L'année 1935 marqua une phase importante dans la transformation du système policier allemand. Durant cette année, les fondements juridiques de la militarisation et de la nazification croissantes de la police furent établis. Les officiers de police portaient des grades militaires et étaient organisés selon un modèle militaire. Le grade de Lieutenant correspondait au corps des officiers intermédiaires et comportait des responsabilités considérables.
Il est particulièrement remarquable que le Lieutenant Müller ait reçu des funérailles d'État à Hambourg. De tels honneurs étaient délibérément employés dans le Troisième Reich pour souligner l'importance des institutions étatiques et démontrer publiquement le lien entre le parti, l'État et ses serviteurs. Les funérailles d'État pour les officiers de police n'étaient pas courantes et suggéraient des mérites particuliers ou des circonstances de décès spéciales, possiblement en service ou dans des conditions particulières.
La correspondance entre différents départements, telle que documentée ici entre le Commandement de la Schutzpolizei et le Capitaine Emden, révèle les structures bureaucratiques de l'administration nationale-socialiste. La collecte soigneuse et la transmission de coupures de presse concernant le décès d'un officier démontrent l'importance accordée à la documentation et à l'archivage. Ces nécrologies et rapports de presse servaient non seulement au souvenir, mais aussi à la propagande et à la représentation publique de la police comme institution honorable.
La photographie de portrait jointe, au format de 5,4 x 7,5 cm, correspond aux formats standards alors habituels pour les documents officiels du personnel. Ces photographies faisaient partie intégrante des dossiers personnels et étaient utilisées à diverses fins administratives. À l'époque du Troisième Reich, les photos de portrait des fonctionnaires tombés ou décédés faisaient fréquemment partie de publications commémoratives ou étaient exposées dans les locaux de leurs départements.
La Schutzpolizei de Hambourg, en tant qu'organisation dans l'une des plus grandes villes d'Allemagne, jouait un rôle important. Hambourg n'était pas seulement un centre économique significatif, mais aussi un port stratégiquement important. Les forces de police de la ville étaient donc particulièrement nombreuses, et leurs officiers jouissaient d'un prestige correspondant.

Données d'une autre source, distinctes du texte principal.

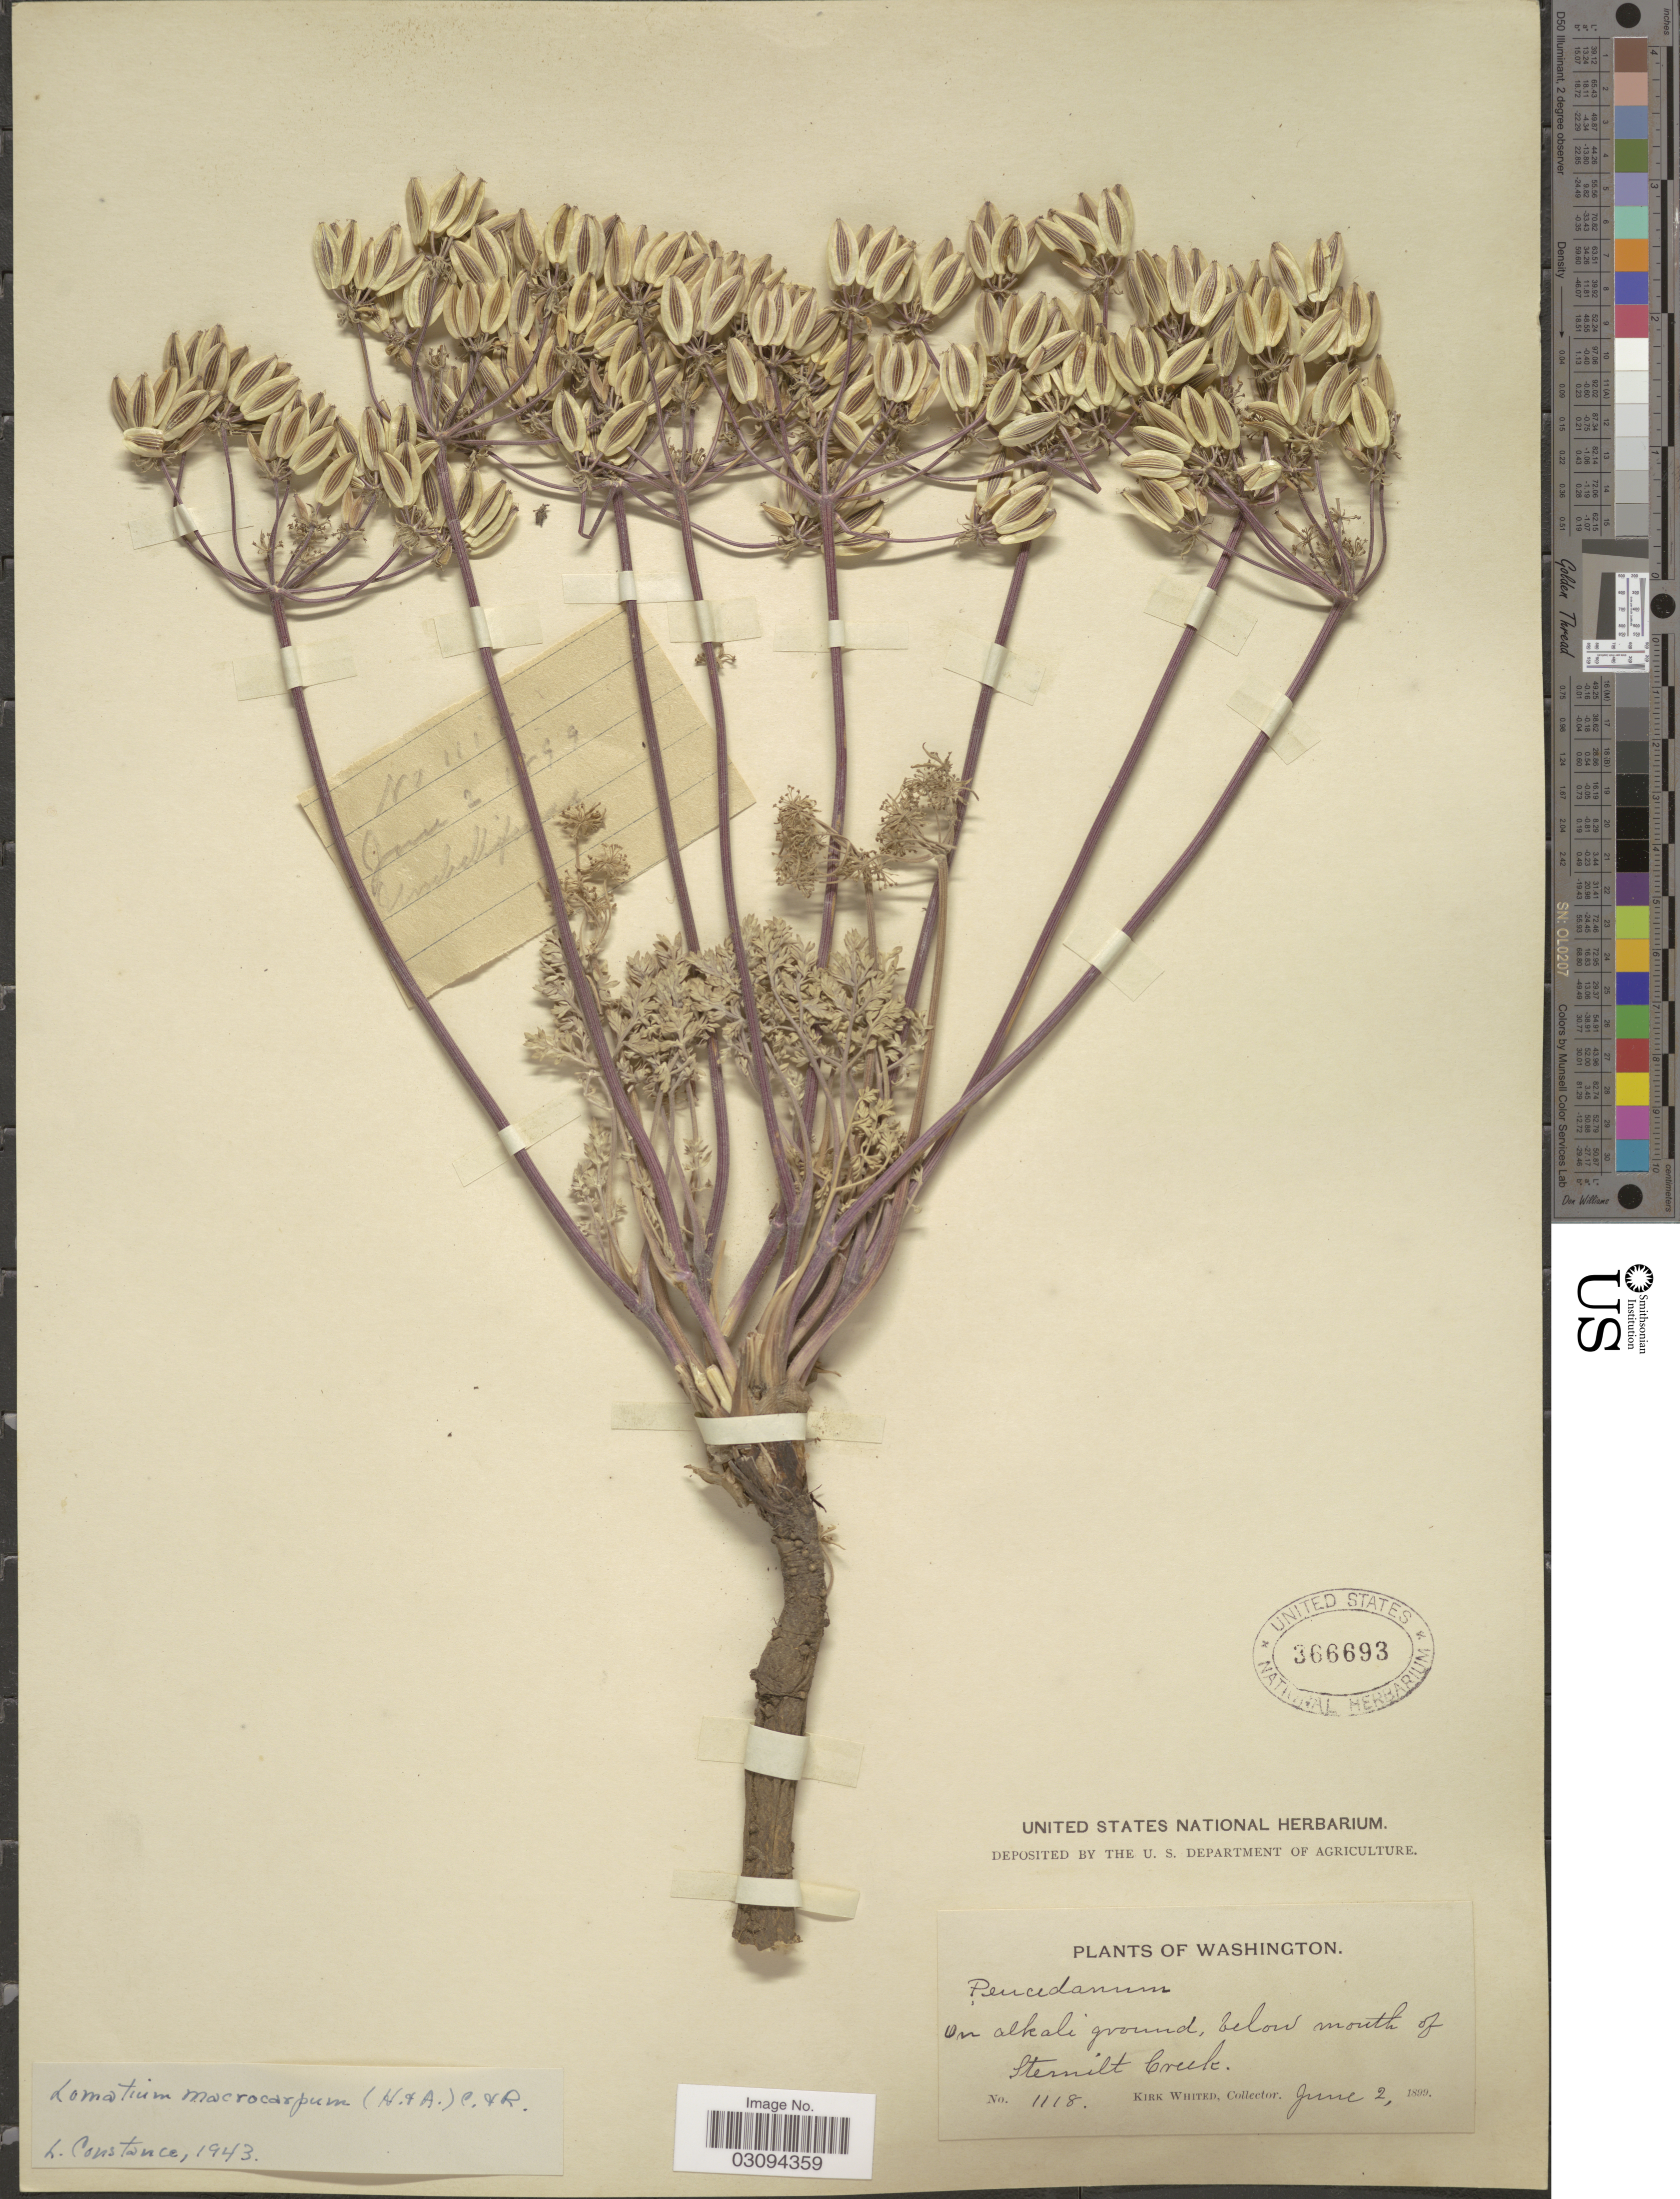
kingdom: Plantae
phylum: Tracheophyta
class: Magnoliopsida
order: Apiales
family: Apiaceae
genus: Lomatium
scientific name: Lomatium macrocarpum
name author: (Hook. et al.) J.M. Coult. & Rose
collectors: K. Whited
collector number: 1118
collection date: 1899-06-02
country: United States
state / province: Washington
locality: On alkali ground, below mouth of Stemilt Creek.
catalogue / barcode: US 366693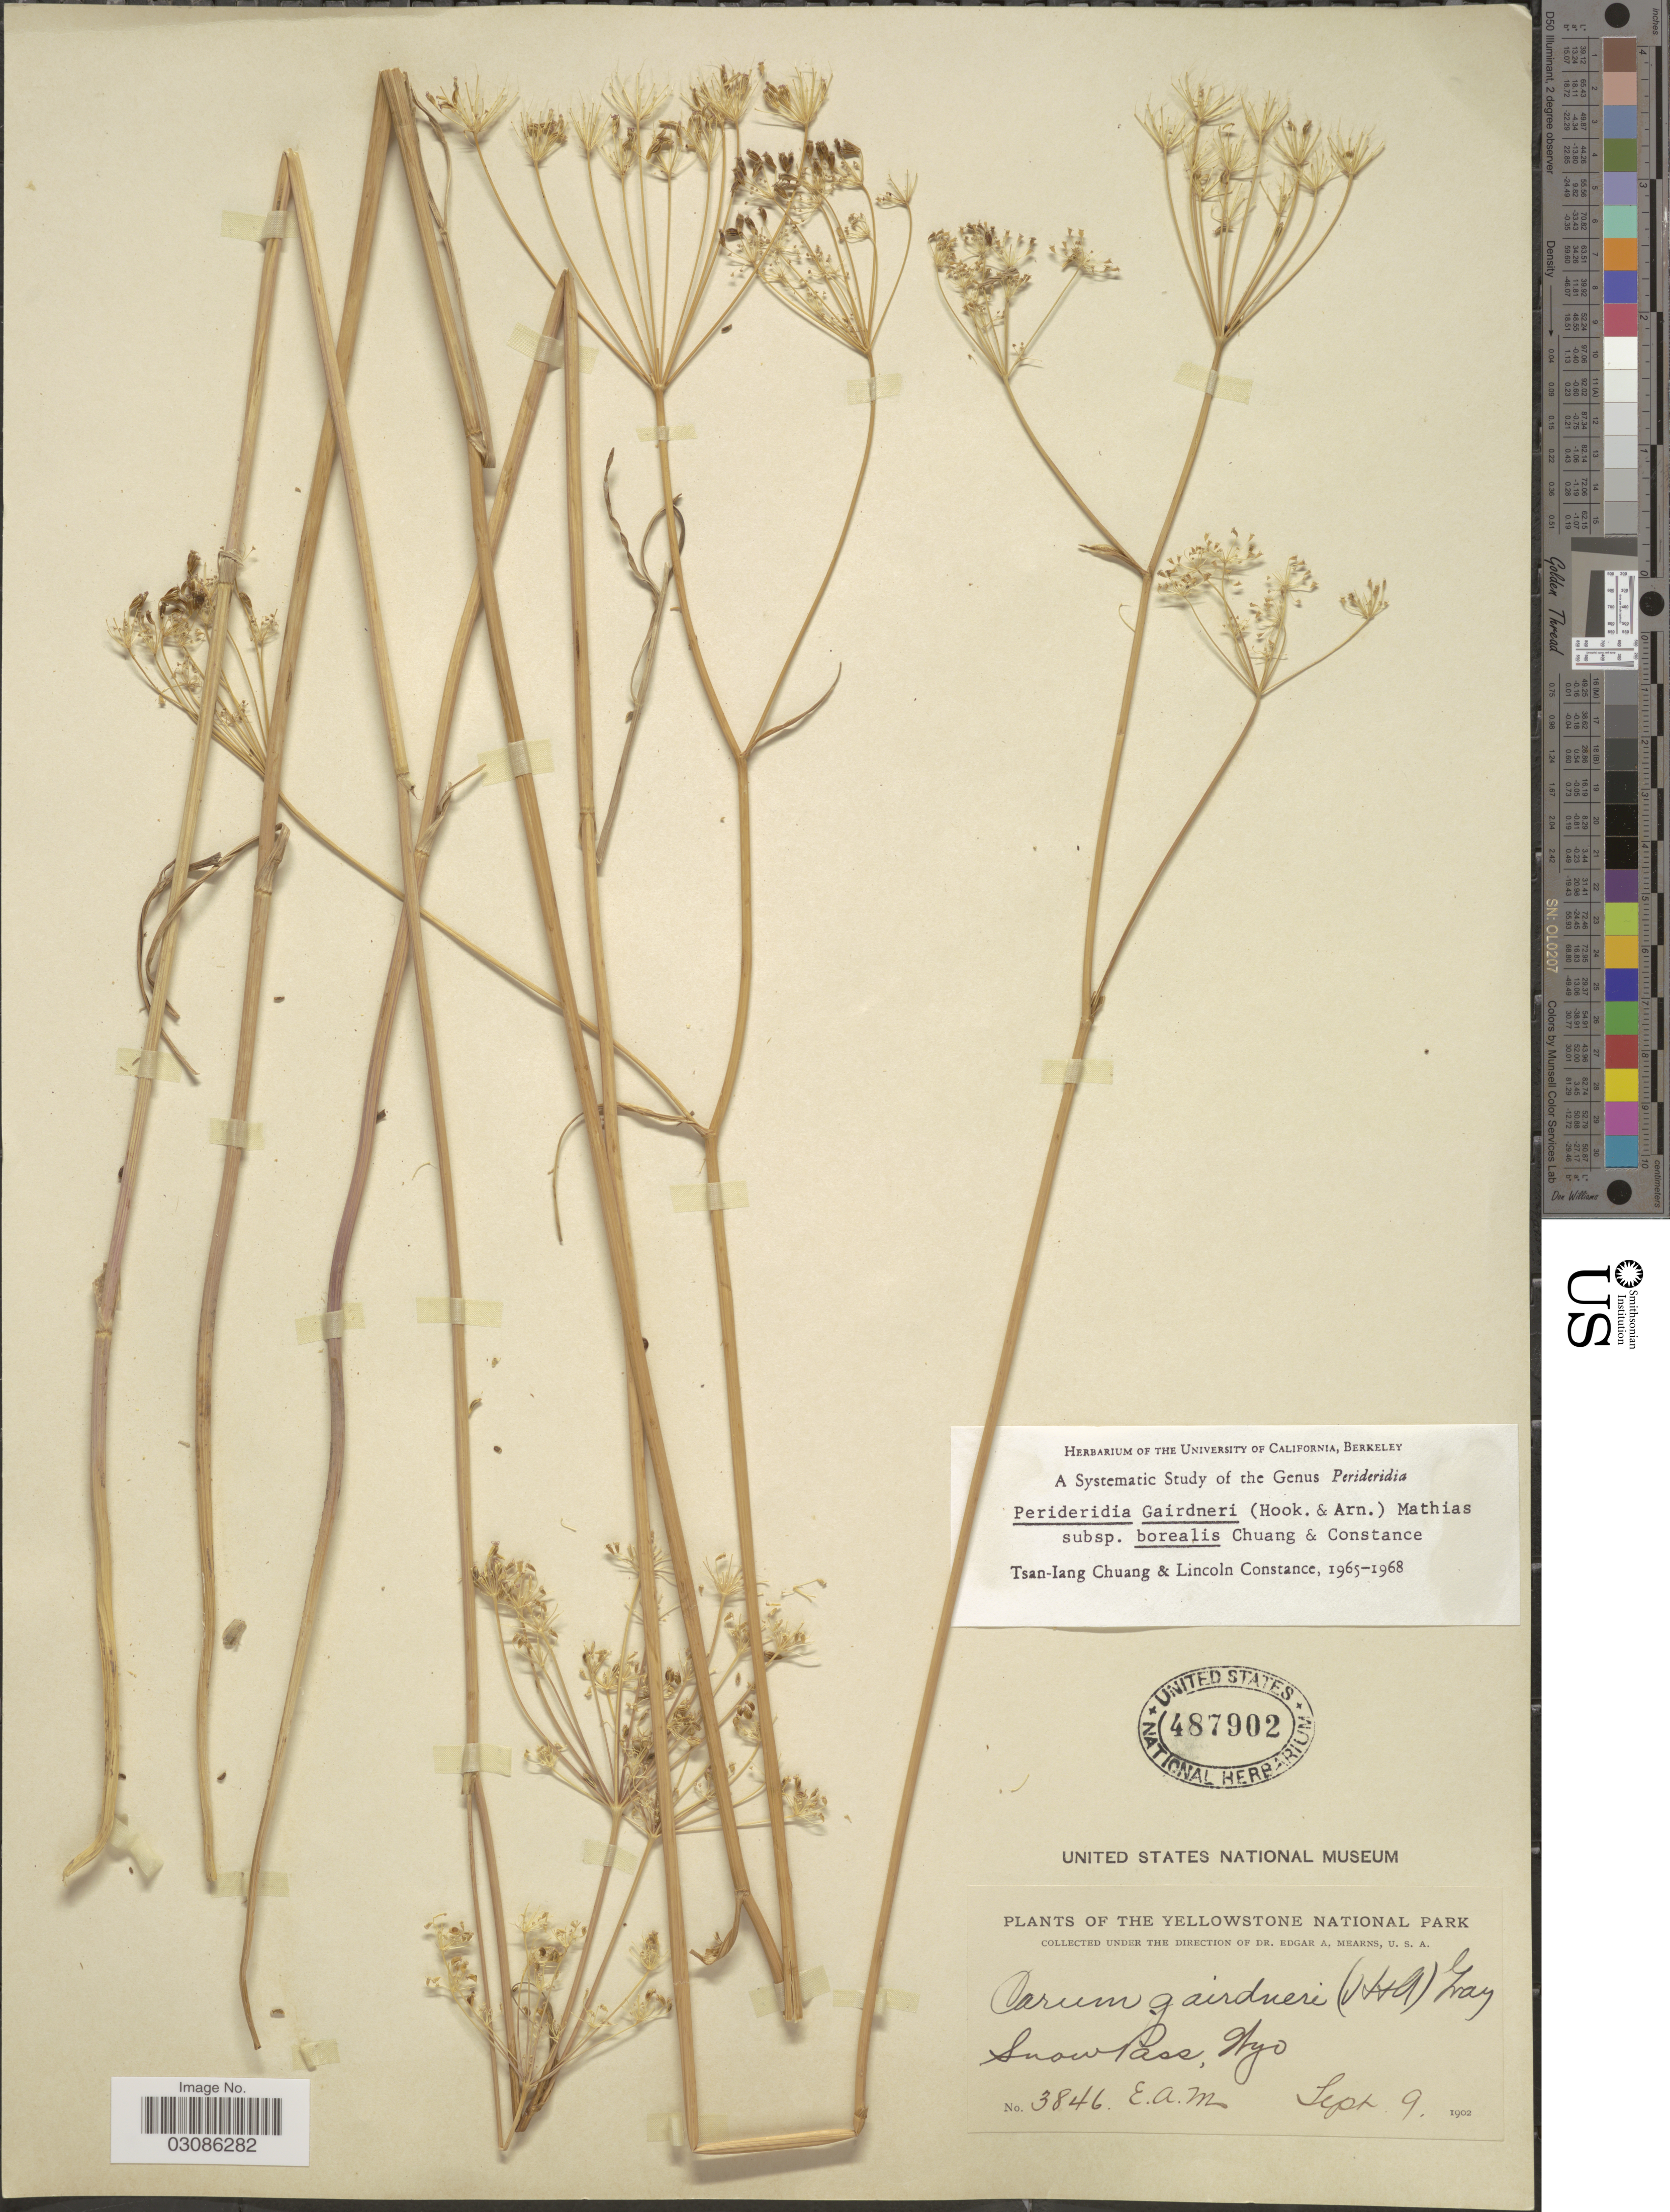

Les documents tels que ceux-ci ont aujourd'hui une valeur historique considérable. Ils fournissent des aperçus sur la réalité quotidienne de l'administration nationale-socialiste, les structures hiérarchiques de la police et la culture de l'honneur et du souvenir dans le Troisième Reich. Pour la recherche historique, de tels processus administratifs apparemment routiniers sont souvent plus révélateurs que les grands documents politiques, car ils documentent le fonctionnement réel du système.
La recherche sur les structures policières dans le national-socialisme a gagné en importance significative au cours des dernières décennies. Pendant longtemps, le rôle de la Police de l'Ordre, à laquelle appartenait la Schutzpolizei, dans l'appareil de répression et d'extermination national-socialiste a été sous-estimé. Aujourd'hui, nous savons que des bataillons de police ont participé à des fusillades de masse et à d'autres crimes de guerre, particulièrement dans les territoires occupés de l'Est.
De tels documents soulèvent également des questions sur les biographies individuelles. Qui était Otto Müller ? Quel rôle jouait-il au sein de la police de Hambourg ? Dans quelles circonstances est-il décédé ? Ces questions ne peuvent souvent être répondues que par des recherches archivistiques approfondies incluant les dossiers personnels, les archives de journaux et d'autres sources contemporaines.
En résumé, cette collection de documents ouvre une petite mais significative fenêtre sur l'histoire de la police allemande pendant la domination nationale-socialiste et illustre de manière exemplaire les pratiques bureaucratiques et cérémonielles de cette époque.